岡本和真にとっての「追い風」 村上交渉の行方とFA市場停滞
ここまで見てきたように、今オフのMLB移籍市場において、岡本和真は「村上のバックアップ」という位置づけで語られることが多くなっています。ただ、それは決してマイナスではなく、むしろ大きな追い風になり得る側面があります。
- 大砲アロンソ、シュワーバーが相次いで契約を決め、市場から消えたこと
- FAのビシェット、ブレグマンの交渉が停滞し、内野の大物補強が難航していること
- 村上の交渉期限(12月22日)が先に来る一方で、岡本の期限(1月4日)はその後に設定されていること
これらを踏まえると、
- 村上を本命として交渉する球団
- 村上を逃した際に、すぐに切り替えられる三塁手候補として岡本をリストアップしている球団
という二重構造が、今の市場には生まれています。
さらに、アロンソやシュワーバーの大型契約が、「大砲クラスの平均年俸の新たな物差し」になったことで、日本人スラッガー2人の条件交渉にも好影響(追い風)があると分析されています。
J SPORTSは、「2人の和製スラッガーが今後契約交渉を加速させる過程で、アロンソ、シュワーバーの大型契約は好条件の契約に追い風になる」と指摘しており、これは村上だけでなく、岡本にとっても同様です。

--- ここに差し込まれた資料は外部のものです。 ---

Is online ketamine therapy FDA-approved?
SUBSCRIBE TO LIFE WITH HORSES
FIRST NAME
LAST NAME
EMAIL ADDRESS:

今後の焦点 「村上の決断」と「岡本シフト」のタイミング
最後に、今後のポイントを整理しておきます。
- 12月22日(日本時間23日)までに村上宗隆の移籍先が決まるか
- 村上がメッツなど有力視される球団と大型契約を結ぶのか、それとも条件面で折り合わず日本に残留するのか
- 村上を逃した球団が、どのタイミングで岡本和真に「一気にシフト」するのか
- FAのビシェット、ブレグマンらの交渉が本格化するのが先か、それとも日本人スラッガーへの動きが先に加速するのか
こうした複数の要素が絡み合う中で、岡本和真は、
- 三塁手補強を急ぎたい球団にとっては「第一候補」
- 村上を本命とする球団にとっては「極めて魅力的な次善の策」
という二つの顔を持つ存在になっています。
いずれにしても、ウインターミーティング閉幕後の今は、各球団が一度足を止めて戦力構成と予算を練り直すタイミングです。その静かな“間”の中で、代理人や球団幹部たちは、あのオーランドのホテルで交わされた会話や、「もう一歩踏み込めなかった後悔」を思い返しながら、年末から年始にかけての決断に備えているはずです。
日本のファンにとっても、
- 村上宗隆がどの球団でどのような条件を勝ち取るのか
- 岡本和真が「バックアッププラン」を超えて、どこまで評価を高められるのか
という点は、今後数週間の最大の関心事と言っていいでしょう。双方の交渉期限がすべて終わる頃には、日米の移籍市場の構図が大きく変わっている可能性があります。その中心には、間違いなく岡本和真と村上宗隆、二人の日本人スラッガーの名前が刻まれているはずです。